What is expected: Give back every line of the data exactly. Pictures are not part of the copy.

━━━━━ Material for this exercise

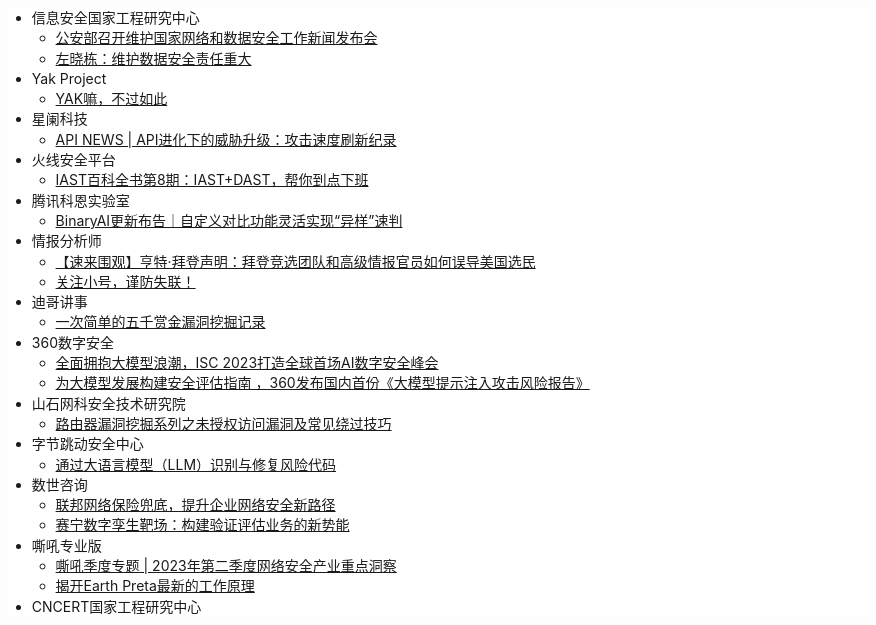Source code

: - 信息安全国家工程研究中心
  - [公安部召开维护国家网络和数据安全工作新闻发布会](https://mp.weixin.qq.com/s?__biz=MzU5OTQ0NzY3Ng==&mid=2247494256&idx=1&sn=7b64e629250dc70a801976c90c56b3ab&chksm=feb66b63c9c1e27539bb4a6abd2067297d99e0c08d5855e87b3e2409ba872b04392b41c907ec&scene=58&subscene=0#rd)
  - [左晓栋：维护数据安全责任重大](https://mp.weixin.qq.com/s?__biz=MzU5OTQ0NzY3Ng==&mid=2247494256&idx=2&sn=980a16924c09fea6e0535437f4f79a95&chksm=feb66b63c9c1e275b34dd5cbdf68f2e63a7cd756fa4cbba6da7bd23f7b611df8c84a698e6152&scene=58&subscene=0#rd)
- Yak Project
  - [YAK嘛，不过如此](https://mp.weixin.qq.com/s?__biz=Mzk0MTM4NzIxMQ==&mid=2247500207&idx=1&sn=2a29196bb66e4d0e6ac87aa16b692d50&chksm=c2d1bd0bf5a6341d423aa5b12125277fc42d49169f2c096d6e40b01afe046a74807ed2035a14&scene=58&subscene=0#rd)
- 星阑科技
  - [API NEWS | API进化下的威胁升级：攻击速度刷新纪录](https://mp.weixin.qq.com/s?__biz=Mzg5NjEyMjA5OQ==&mid=2247498070&idx=1&sn=395758a880ebf08aec8f46f7d9f436fd&chksm=c00754caf770dddc9c3f46d90c58867f990fde8862a8751ab3412bebb4ef675c4c7690c15161&scene=58&subscene=0#rd)
- 火线安全平台
  - [IAST百科全书第8期：IAST+DAST，帮你到点下班](https://mp.weixin.qq.com/s?__biz=MzU4MjEwNzMzMg==&mid=2247493277&idx=1&sn=9de00952883695654ed9572bf63b3c66&chksm=fdbfcf36cac84620927bf47a90fe5898bb861c3afeae1fe7e2207eebed5d175d5ef43b2c3853&scene=58&subscene=0#rd)
- 腾讯科恩实验室
  - [BinaryAI更新布告｜自定义对比功能灵活实现“异样”速判](https://mp.weixin.qq.com/s?__biz=MzU1MjgwNzc4Ng==&mid=2247505115&idx=1&sn=078aea832b15010bc2f35ea949311068&chksm=fbfee8decc8961c8a3805fcc15b727a74af30bcf82d501939d8a3f37f2caa977c3b115eb8972&scene=58&subscene=0#rd)
- 情报分析师
  - [【速来围观】亨特·拜登声明：拜登竞选团队和高级情报官员如何误导美国选民](https://mp.weixin.qq.com/s?__biz=MzA3Mjc1MTkwOA==&mid=2650535411&idx=1&sn=08f005483bba048bebf2f90af3381d2e&chksm=8716dbb8b06152aeea704b42bbde876731c63d6752bdd37b7c55681e129341a0c5f8b32da4b9&scene=58&subscene=0#rd)
  - [关注小号，谨防失联！](https://mp.weixin.qq.com/s?__biz=MzA3Mjc1MTkwOA==&mid=2650535411&idx=2&sn=3ff0379102f5f221e532dedf0c9c994c&chksm=8716dbb8b06152ae4cae4f626c53f702786655915577d1eca17acb5a0db41f58d898134f668d&scene=58&subscene=0#rd)
- 迪哥讲事
  - [一次简单的五千赏金漏洞挖掘记录](https://mp.weixin.qq.com/s?__biz=MzIzMTIzNTM0MA==&mid=2247490742&idx=1&sn=d8a0982ecac3de0538a8ed70c1031a95&chksm=e8a616d5dfd19fc3ea8f08c01f3a7ffe1a8e0fc795292e2515858b8bf258207e16dae1830fe0&scene=58&subscene=0#rd)
- 360数字安全
  - [全面拥抱大模型浪潮，ISC 2023打造全球首场AI数字安全峰会](https://mp.weixin.qq.com/s?__biz=MzA4MTg0MDQ4Nw==&mid=2247562062&idx=1&sn=59b1163af32af4b338b3c489c68eda69&chksm=9f8d6346a8faea502606e133603eb47b37ebc9d8f72f9a9d768c107a35bd784e178461852827&scene=58&subscene=0#rd)
  - [为大模型发展构建安全评估指南 ，360发布国内首份《大模型提示注入攻击风险报告》](https://mp.weixin.qq.com/s?__biz=MzA4MTg0MDQ4Nw==&mid=2247562062&idx=2&sn=79a75ce8755160658f72c65abfbd55d0&chksm=9f8d6346a8faea507d2c916fce0b3a76efe5f2beca912c3c1137c0410aeec4e3ba44662ae622&scene=58&subscene=0#rd)
- 山石网科安全技术研究院
  - [路由器漏洞挖掘系列之未授权访问漏洞及常见绕过技巧](https://mp.weixin.qq.com/s?__biz=MzUzMDUxNTE1Mw==&mid=2247501598&idx=1&sn=e426748336be285415bfd9944e8a0270&chksm=fa5212a0cd259bb63133a02725a8808efd8caa9d89416304a1707ab208736912469182c142aa&scene=58&subscene=0#rd)
- 字节跳动安全中心
  - [通过大语言模型（LLM）识别与修复风险代码](https://mp.weixin.qq.com/s?__biz=MzUzMzcyMDYzMw==&mid=2247491120&idx=1&sn=bd2466730f66bb6391757f313160ada5&chksm=fa9ee566cde96c704f53a5253bf1158334de0c2976d142da6ae31c0cb0045530fd622ddb1ff6&scene=58&subscene=0#rd)
- 数世咨询
  - [联邦网络保险兜底，提升企业网络安全新路径](https://mp.weixin.qq.com/s?__biz=MzkxNzA3MTgyNg==&mid=2247501519&idx=1&sn=be9409866117ce24c8f08db21c1a136a&chksm=c144b472f6333d6466eaf6bef6a7e4c4728b943eae8ac09ccccf9f0bcbe625742da969b8c00b&scene=58&subscene=0#rd)
  - [赛宁数字孪生靶场：构建验证评估业务的新势能](https://mp.weixin.qq.com/s?__biz=MzkxNzA3MTgyNg==&mid=2247501519&idx=2&sn=ed1e457114ca533627535d773e92647d&chksm=c144b472f6333d64f1844dfa53b0b6355c7a5ef9b7898e5613a5900555ba672b684bbbd3866a&scene=58&subscene=0#rd)
- 嘶吼专业版
  - [嘶吼季度专题 | 2023年第二季度网络安全产业重点洞察](https://mp.weixin.qq.com/s?__biz=MzI0MDY1MDU4MQ==&mid=2247563428&idx=1&sn=ddc779c9674d9674eaac377d880d1eb7&chksm=e914289ede63a188d577f89a0cce9ef93c8dda55e8b921e2585f3225f6a0dcad827a95a454b2&scene=58&subscene=0#rd)
  - [揭开Earth Preta最新的工作原理](https://mp.weixin.qq.com/s?__biz=MzI0MDY1MDU4MQ==&mid=2247563428&idx=2&sn=524776597044d237630c95cd94637ed3&chksm=e914289ede63a188f5ea64c412ed267bd2b14b3ba28c2bbf0b05eaac7b4d6ebe1e7278a86b0f&scene=58&subscene=0#rd)
- CNCERT国家工程研究中心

━━━━━━━━━━

Answer to this problem:
Source code

: - 信息安全国家工程研究中心
  - [公安部召开维护国家网络和数据安全工作新闻发布会](https://mp.weixin.qq.com/s?__biz=MzU5OTQ0NzY3Ng==&mid=2247494256&idx=1&sn=7b64e629250dc70a801976c90c56b3ab&chksm=feb66b63c9c1e27539bb4a6abd2067297d99e0c08d5855e87b3e2409ba872b04392b41c907ec&scene=58&subscene=0#rd)
  - [左晓栋：维护数据安全责任重大](https://mp.weixin.qq.com/s?__biz=MzU5OTQ0NzY3Ng==&mid=2247494256&idx=2&sn=980a16924c09fea6e0535437f4f79a95&chksm=feb66b63c9c1e275b34dd5cbdf68f2e63a7cd756fa4cbba6da7bd23f7b611df8c84a698e6152&scene=58&subscene=0#rd)
- Yak Project
  - [YAK嘛，不过如此](https://mp.weixin.qq.com/s?__biz=Mzk0MTM4NzIxMQ==&mid=2247500207&idx=1&sn=2a29196bb66e4d0e6ac87aa16b692d50&chksm=c2d1bd0bf5a6341d423aa5b12125277fc42d49169f2c096d6e40b01afe046a74807ed2035a14&scene=58&subscene=0#rd)
- 星阑科技
  - [API NEWS | API进化下的威胁升级：攻击速度刷新纪录](https://mp.weixin.qq.com/s?__biz=Mzg5NjEyMjA5OQ==&mid=2247498070&idx=1&sn=395758a880ebf08aec8f46f7d9f436fd&chksm=c00754caf770dddc9c3f46d90c58867f990fde8862a8751ab3412bebb4ef675c4c7690c15161&scene=58&subscene=0#rd)
- 火线安全平台
  - [IAST百科全书第8期：IAST+DAST，帮你到点下班](https://mp.weixin.qq.com/s?__biz=MzU4MjEwNzMzMg==&mid=2247493277&idx=1&sn=9de00952883695654ed9572bf63b3c66&chksm=fdbfcf36cac84620927bf47a90fe5898bb861c3afeae1fe7e2207eebed5d175d5ef43b2c3853&scene=58&subscene=0#rd)
- 腾讯科恩实验室
  - [BinaryAI更新布告｜自定义对比功能灵活实现“异样”速判](https://mp.weixin.qq.com/s?__biz=MzU1MjgwNzc4Ng==&mid=2247505115&idx=1&sn=078aea832b15010bc2f35ea949311068&chksm=fbfee8decc8961c8a3805fcc15b727a74af30bcf82d501939d8a3f37f2caa977c3b115eb8972&scene=58&subscene=0#rd)
- 情报分析师
  - [【速来围观】亨特·拜登声明：拜登竞选团队和高级情报官员如何误导美国选民](https://mp.weixin.qq.com/s?__biz=MzA3Mjc1MTkwOA==&mid=2650535411&idx=1&sn=08f005483bba048bebf2f90af3381d2e&chksm=8716dbb8b06152aeea704b42bbde876731c63d6752bdd37b7c55681e129341a0c5f8b32da4b9&scene=58&subscene=0#rd)
  - [关注小号，谨防失联！](https://mp.weixin.qq.com/s?__biz=MzA3Mjc1MTkwOA==&mid=2650535411&idx=2&sn=3ff0379102f5f221e532dedf0c9c994c&chksm=8716dbb8b06152ae4cae4f626c53f702786655915577d1eca17acb5a0db41f58d898134f668d&scene=58&subscene=0#rd)
- 迪哥讲事
  - [一次简单的五千赏金漏洞挖掘记录](https://mp.weixin.qq.com/s?__biz=MzIzMTIzNTM0MA==&mid=2247490742&idx=1&sn=d8a0982ecac3de0538a8ed70c1031a95&chksm=e8a616d5dfd19fc3ea8f08c01f3a7ffe1a8e0fc795292e2515858b8bf258207e16dae1830fe0&scene=58&subscene=0#rd)
- 360数字安全
  - [全面拥抱大模型浪潮，ISC 2023打造全球首场AI数字安全峰会](https://mp.weixin.qq.com/s?__biz=MzA4MTg0MDQ4Nw==&mid=2247562062&idx=1&sn=59b1163af32af4b338b3c489c68eda69&chksm=9f8d6346a8faea502606e133603eb47b37ebc9d8f72f9a9d768c107a35bd784e178461852827&scene=58&subscene=0#rd)
  - [为大模型发展构建安全评估指南 ，360发布国内首份《大模型提示注入攻击风险报告》](https://mp.weixin.qq.com/s?__biz=MzA4MTg0MDQ4Nw==&mid=2247562062&idx=2&sn=79a75ce8755160658f72c65abfbd55d0&chksm=9f8d6346a8faea507d2c916fce0b3a76efe5f2beca912c3c1137c0410aeec4e3ba44662ae622&scene=58&subscene=0#rd)
- 山石网科安全技术研究院
  - [路由器漏洞挖掘系列之未授权访问漏洞及常见绕过技巧](https://mp.weixin.qq.com/s?__biz=MzUzMDUxNTE1Mw==&mid=2247501598&idx=1&sn=e426748336be285415bfd9944e8a0270&chksm=fa5212a0cd259bb63133a02725a8808efd8caa9d89416304a1707ab208736912469182c142aa&scene=58&subscene=0#rd)
- 字节跳动安全中心
  - [通过大语言模型（LLM）识别与修复风险代码](https://mp.weixin.qq.com/s?__biz=MzUzMzcyMDYzMw==&mid=2247491120&idx=1&sn=bd2466730f66bb6391757f313160ada5&chksm=fa9ee566cde96c704f53a5253bf1158334de0c2976d142da6ae31c0cb0045530fd622ddb1ff6&scene=58&subscene=0#rd)
- 数世咨询
  - [联邦网络保险兜底，提升企业网络安全新路径](https://mp.weixin.qq.com/s?__biz=MzkxNzA3MTgyNg==&mid=2247501519&idx=1&sn=be9409866117ce24c8f08db21c1a136a&chksm=c144b472f6333d6466eaf6bef6a7e4c4728b943eae8ac09ccccf9f0bcbe625742da969b8c00b&scene=58&subscene=0#rd)
  - [赛宁数字孪生靶场：构建验证评估业务的新势能](https://mp.weixin.qq.com/s?__biz=MzkxNzA3MTgyNg==&mid=2247501519&idx=2&sn=ed1e457114ca533627535d773e92647d&chksm=c144b472f6333d64f1844dfa53b0b6355c7a5ef9b7898e5613a5900555ba672b684bbbd3866a&scene=58&subscene=0#rd)
- 嘶吼专业版
  - [嘶吼季度专题 | 2023年第二季度网络安全产业重点洞察](https://mp.weixin.qq.com/s?__biz=MzI0MDY1MDU4MQ==&mid=2247563428&idx=1&sn=ddc779c9674d9674eaac377d880d1eb7&chksm=e914289ede63a188d577f89a0cce9ef93c8dda55e8b921e2585f3225f6a0dcad827a95a454b2&scene=58&subscene=0#rd)
  - [揭开Earth Preta最新的工作原理](https://mp.weixin.qq.com/s?__biz=MzI0MDY1MDU4MQ==&mid=2247563428&idx=2&sn=524776597044d237630c95cd94637ed3&chksm=e914289ede63a188f5ea64c412ed267bd2b14b3ba28c2bbf0b05eaac7b4d6ebe1e7278a86b0f&scene=58&subscene=0#rd)
- CNCERT国家工程研究中心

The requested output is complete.